PROMPT -> Will you output all of the data below exactly, omitting the images?

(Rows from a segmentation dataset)

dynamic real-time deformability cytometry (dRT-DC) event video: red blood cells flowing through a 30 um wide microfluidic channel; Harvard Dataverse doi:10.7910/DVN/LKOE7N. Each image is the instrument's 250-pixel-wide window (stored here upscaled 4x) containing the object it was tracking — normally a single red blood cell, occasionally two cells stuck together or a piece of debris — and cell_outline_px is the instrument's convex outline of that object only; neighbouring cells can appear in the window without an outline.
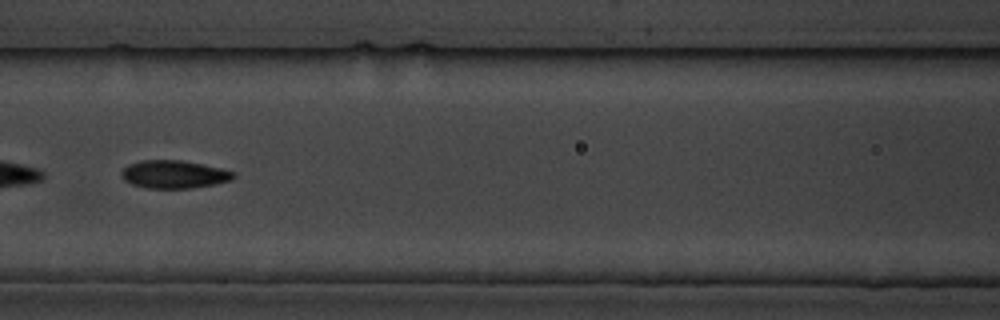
{"species": "common noctule bat (a hibernating species)", "species_latin": "Nyctalus noctula", "temperature_condition": "cold", "stored_images_in_passage": 17, "camera_frame_rate_fps": 3000, "um_per_image_px": 0.085, "animal": {"sex": "male", "body_mass_g": 19.5, "forearm_length_mm": 54.6}, "frame": {"image": 1, "passage_image": 7, "time_ms": 7.0, "image_size_px": [1000, 320], "cell_outline_px": [[236, 176], [232, 180], [216, 184], [192, 188], [148, 188], [132, 184], [124, 180], [120, 172], [128, 164], [140, 160], [180, 160], [220, 168], [236, 172]], "centroid_in_image_um": [14.8, 14.82], "position_along_channel_um": 151.8, "area_um2": 18.26}}
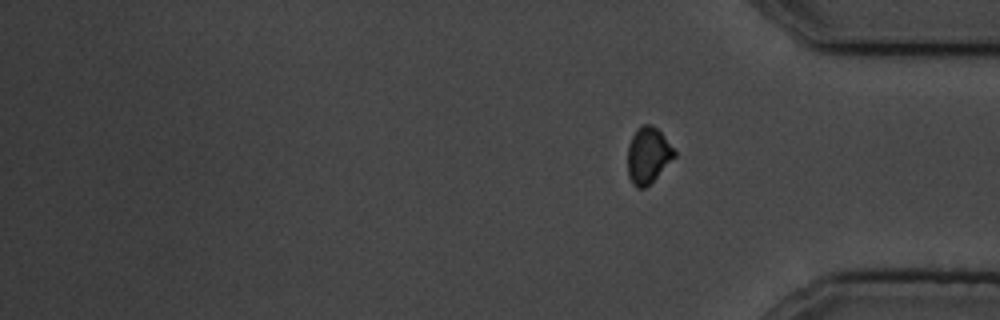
{"frame": {"image": 2, "passage_image": 17, "time_ms": 18.667, "image_size_px": [1000, 320], "cell_outline_px": [[676, 156], [644, 188], [636, 188], [632, 184], [628, 176], [628, 144], [636, 128], [644, 124], [652, 124], [664, 136], [676, 152]], "centroid_in_image_um": [55.06, 13.18], "position_along_channel_um": 380.1, "area_um2": 15.14}, "authors_computed_cell_mechanics": {"area_um2": 18.0914, "velocity_mm_per_s": 3.5113, "shape_relaxation_time_tau1_ms": 2.5487, "shape_relaxation_time_tau2_ms": 5.5627, "deformation_change_tau1": 0.0759, "deformation_change_tau2": 0.095}}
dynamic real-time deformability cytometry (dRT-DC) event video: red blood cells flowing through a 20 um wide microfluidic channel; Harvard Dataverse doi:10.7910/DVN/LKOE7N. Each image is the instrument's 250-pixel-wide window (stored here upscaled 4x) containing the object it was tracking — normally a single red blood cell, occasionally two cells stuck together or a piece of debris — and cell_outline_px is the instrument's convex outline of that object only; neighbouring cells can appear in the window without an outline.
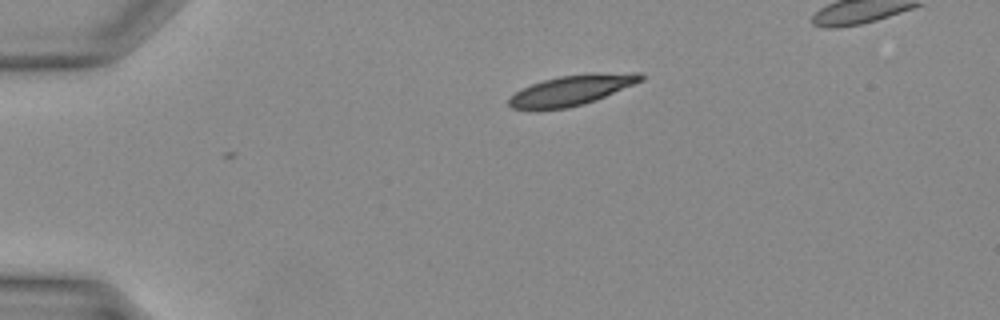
{"species": "Egyptian fruit bat (a non-hibernating species)", "species_latin": "Rousettus aegyptiacus", "temperature_condition": "warm", "stored_images_in_passage": 2, "camera_frame_rate_fps": 3000, "um_per_image_px": 0.085, "animal": {"sex": "female"}, "frame": {"image": 1, "passage_image": 1, "time_ms": 0.0, "image_size_px": [1000, 320], "cell_outline_px": [[644, 80], [596, 100], [584, 104], [568, 108], [512, 108], [508, 104], [508, 100], [516, 92], [532, 84], [544, 80], [560, 76], [592, 72], [640, 72], [644, 76]], "centroid_in_image_um": [48.7, 7.63], "position_along_channel_um": 36.3, "area_um2": 23.0}}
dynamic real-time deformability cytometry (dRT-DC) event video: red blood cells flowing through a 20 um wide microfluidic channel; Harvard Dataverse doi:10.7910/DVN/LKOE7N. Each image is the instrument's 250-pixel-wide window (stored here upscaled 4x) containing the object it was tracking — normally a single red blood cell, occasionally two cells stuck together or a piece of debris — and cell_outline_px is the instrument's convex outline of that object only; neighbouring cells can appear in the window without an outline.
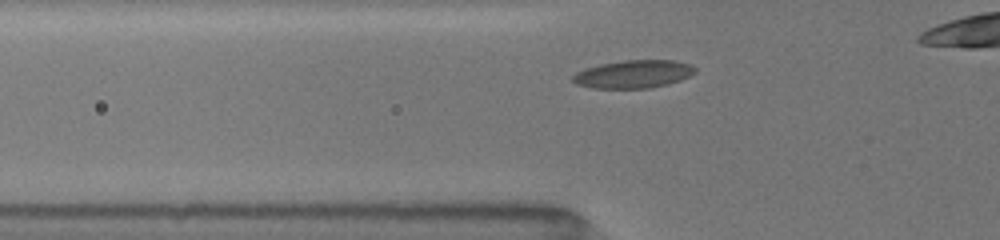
{"species": "common noctule bat (a hibernating species)", "species_latin": "Nyctalus noctula", "temperature_condition": "room temperature", "stored_images_in_passage": 7, "camera_frame_rate_fps": 3000, "um_per_image_px": 0.085, "animal": {"sex": "female", "body_mass_g": 19.5, "forearm_length_mm": 54.1}, "frame": {"image": 1, "passage_image": 2, "time_ms": 0.333, "image_size_px": [1000, 240], "cell_outline_px": [[696, 72], [680, 80], [668, 84], [652, 88], [592, 88], [576, 84], [572, 80], [572, 76], [576, 72], [584, 68], [600, 64], [624, 60], [676, 60], [688, 64], [696, 68]], "centroid_in_image_um": [53.82, 6.3], "position_along_channel_um": 72.0, "area_um2": 20.0}}
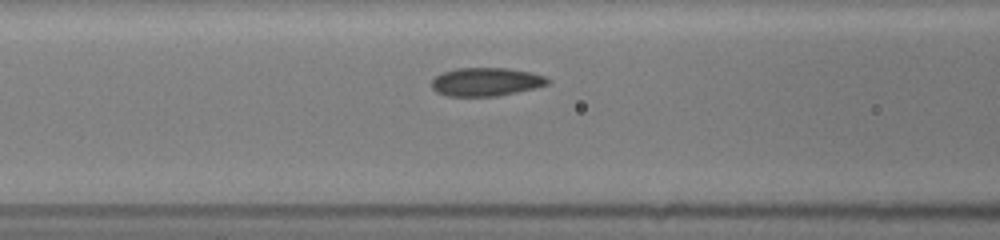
{"frame": {"image": 2, "passage_image": 5, "time_ms": 1.667, "image_size_px": [1000, 240], "cell_outline_px": [[552, 80], [548, 84], [516, 92], [496, 96], [448, 96], [436, 92], [432, 88], [432, 80], [436, 76], [444, 72], [456, 68], [504, 68], [532, 72], [544, 76]], "centroid_in_image_um": [41.31, 6.95], "position_along_channel_um": 125.3, "area_um2": 19.07}}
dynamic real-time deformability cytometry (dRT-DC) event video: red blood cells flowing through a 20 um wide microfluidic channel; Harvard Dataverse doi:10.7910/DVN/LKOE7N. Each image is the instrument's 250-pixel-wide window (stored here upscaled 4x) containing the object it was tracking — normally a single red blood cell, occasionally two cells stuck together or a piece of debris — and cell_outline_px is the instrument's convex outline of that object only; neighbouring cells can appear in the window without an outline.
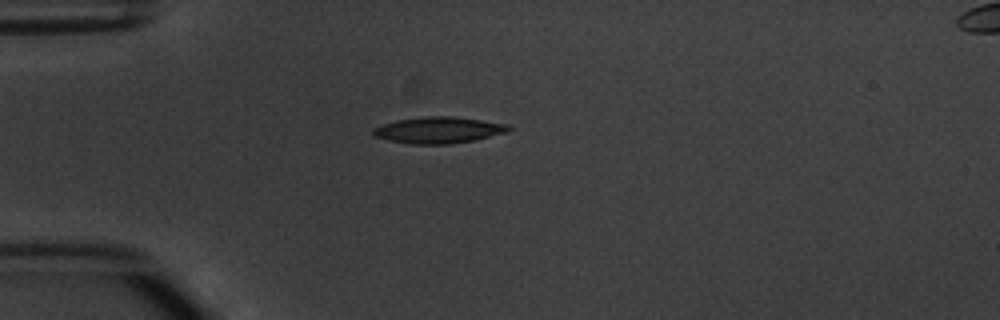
{"species": "common noctule bat (a hibernating species)", "species_latin": "Nyctalus noctula", "temperature_condition": "warm", "stored_images_in_passage": 2, "camera_frame_rate_fps": 3000, "um_per_image_px": 0.085, "animal": {"sex": "male", "body_mass_g": 20.1, "forearm_length_mm": 53.5}, "frame": {"image": 1, "passage_image": 1, "time_ms": 0.0, "image_size_px": [1000, 320], "cell_outline_px": [[512, 128], [508, 132], [472, 140], [448, 144], [412, 144], [388, 140], [376, 136], [372, 132], [372, 128], [396, 120], [424, 116], [452, 116], [508, 124]], "centroid_in_image_um": [37.27, 11.05], "position_along_channel_um": 47.7, "area_um2": 20.63}}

OUTPUT FOR THIS EXERCISE ->
dynamic real-time deformability cytometry (dRT-DC) event video: red blood cells flowing through a 30 um wide microfluidic channel; Harvard Dataverse doi:10.7910/DVN/LKOE7N. Each image is the instrument's 250-pixel-wide window (stored here upscaled 4x) containing the object it was tracking — normally a single red blood cell, occasionally two cells stuck together or a piece of debris — and cell_outline_px is the instrument's convex outline of that object only; neighbouring cells can appear in the window without an outline.
{"species": "common noctule bat (a hibernating species)", "species_latin": "Nyctalus noctula", "temperature_condition": "cold", "stored_images_in_passage": 17, "camera_frame_rate_fps": 3000, "um_per_image_px": 0.085, "animal": {"sex": "male", "body_mass_g": 19.5, "forearm_length_mm": 54.6}, "frame": {"image": 1, "passage_image": 7, "time_ms": 7.0, "image_size_px": [1000, 320], "cell_outline_px": [[236, 176], [232, 180], [216, 184], [192, 188], [148, 188], [132, 184], [124, 180], [120, 172], [128, 164], [140, 160], [180, 160], [220, 168], [236, 172]], "centroid_in_image_um": [14.8, 14.82], "position_along_channel_um": 151.8, "area_um2": 18.26}}
{"frame": {"image": 2, "passage_image": 17, "time_ms": 18.667, "image_size_px": [1000, 320], "cell_outline_px": [[676, 156], [644, 188], [636, 188], [632, 184], [628, 176], [628, 144], [636, 128], [644, 124], [652, 124], [664, 136], [676, 152]], "centroid_in_image_um": [55.06, 13.18], "position_along_channel_um": 380.1, "area_um2": 15.14}, "authors_computed_cell_mechanics": {"area_um2": 18.0914, "velocity_mm_per_s": 3.5113, "shape_relaxation_time_tau1_ms": 2.5487, "shape_relaxation_time_tau2_ms": 5.5627, "deformation_change_tau1": 0.0759, "deformation_change_tau2": 0.095}}
dynamic real-time deformability cytometry (dRT-DC) event video: red blood cells flowing through a 20 um wide microfluidic channel; Harvard Dataverse doi:10.7910/DVN/LKOE7N. Each image is the instrument's 250-pixel-wide window (stored here upscaled 4x) containing the object it was tracking — normally a single red blood cell, occasionally two cells stuck together or a piece of debris — and cell_outline_px is the instrument's convex outline of that object only; neighbouring cells can appear in the window without an outline.
{"species": "Egyptian fruit bat (a non-hibernating species)", "species_latin": "Rousettus aegyptiacus", "temperature_condition": "warm", "stored_images_in_passage": 2, "camera_frame_rate_fps": 3000, "um_per_image_px": 0.085, "animal": {"sex": "female"}, "frame": {"image": 1, "passage_image": 1, "time_ms": 0.0, "image_size_px": [1000, 320], "cell_outline_px": [[644, 80], [596, 100], [584, 104], [568, 108], [512, 108], [508, 104], [508, 100], [516, 92], [532, 84], [544, 80], [560, 76], [592, 72], [640, 72], [644, 76]], "centroid_in_image_um": [48.7, 7.63], "position_along_channel_um": 36.3, "area_um2": 23.0}}
dynamic real-time deformability cytometry (dRT-DC) event video: red blood cells flowing through a 20 um wide microfluidic channel; Harvard Dataverse doi:10.7910/DVN/LKOE7N. Each image is the instrument's 250-pixel-wide window (stored here upscaled 4x) containing the object it was tracking — normally a single red blood cell, occasionally two cells stuck together or a piece of debris — and cell_outline_px is the instrument's convex outline of that object only; neighbouring cells can appear in the window without an outline.
{"species": "common noctule bat (a hibernating species)", "species_latin": "Nyctalus noctula", "temperature_condition": "room temperature", "stored_images_in_passage": 7, "camera_frame_rate_fps": 3000, "um_per_image_px": 0.085, "animal": {"sex": "female", "body_mass_g": 19.5, "forearm_length_mm": 54.1}, "frame": {"image": 1, "passage_image": 2, "time_ms": 0.333, "image_size_px": [1000, 240], "cell_outline_px": [[696, 72], [680, 80], [668, 84], [652, 88], [592, 88], [576, 84], [572, 80], [572, 76], [576, 72], [584, 68], [600, 64], [624, 60], [676, 60], [688, 64], [696, 68]], "centroid_in_image_um": [53.82, 6.3], "position_along_channel_um": 72.0, "area_um2": 20.0}}
{"frame": {"image": 2, "passage_image": 5, "time_ms": 1.667, "image_size_px": [1000, 240], "cell_outline_px": [[552, 80], [548, 84], [516, 92], [496, 96], [448, 96], [436, 92], [432, 88], [432, 80], [436, 76], [444, 72], [456, 68], [504, 68], [532, 72], [544, 76]], "centroid_in_image_um": [41.31, 6.95], "position_along_channel_um": 125.3, "area_um2": 19.07}}
dynamic real-time deformability cytometry (dRT-DC) event video: red blood cells flowing through a 20 um wide microfluidic channel; Harvard Dataverse doi:10.7910/DVN/LKOE7N. Each image is the instrument's 250-pixel-wide window (stored here upscaled 4x) containing the object it was tracking — normally a single red blood cell, occasionally two cells stuck together or a piece of debris — and cell_outline_px is the instrument's convex outline of that object only; neighbouring cells can appear in the window without an outline.
{"species": "common noctule bat (a hibernating species)", "species_latin": "Nyctalus noctula", "temperature_condition": "warm", "stored_images_in_passage": 2, "camera_frame_rate_fps": 3000, "um_per_image_px": 0.085, "animal": {"sex": "male", "body_mass_g": 20.1, "forearm_length_mm": 53.5}, "frame": {"image": 1, "passage_image": 1, "time_ms": 0.0, "image_size_px": [1000, 320], "cell_outline_px": [[512, 128], [508, 132], [472, 140], [448, 144], [412, 144], [388, 140], [376, 136], [372, 132], [372, 128], [396, 120], [424, 116], [452, 116], [508, 124]], "centroid_in_image_um": [37.27, 11.05], "position_along_channel_um": 47.7, "area_um2": 20.63}}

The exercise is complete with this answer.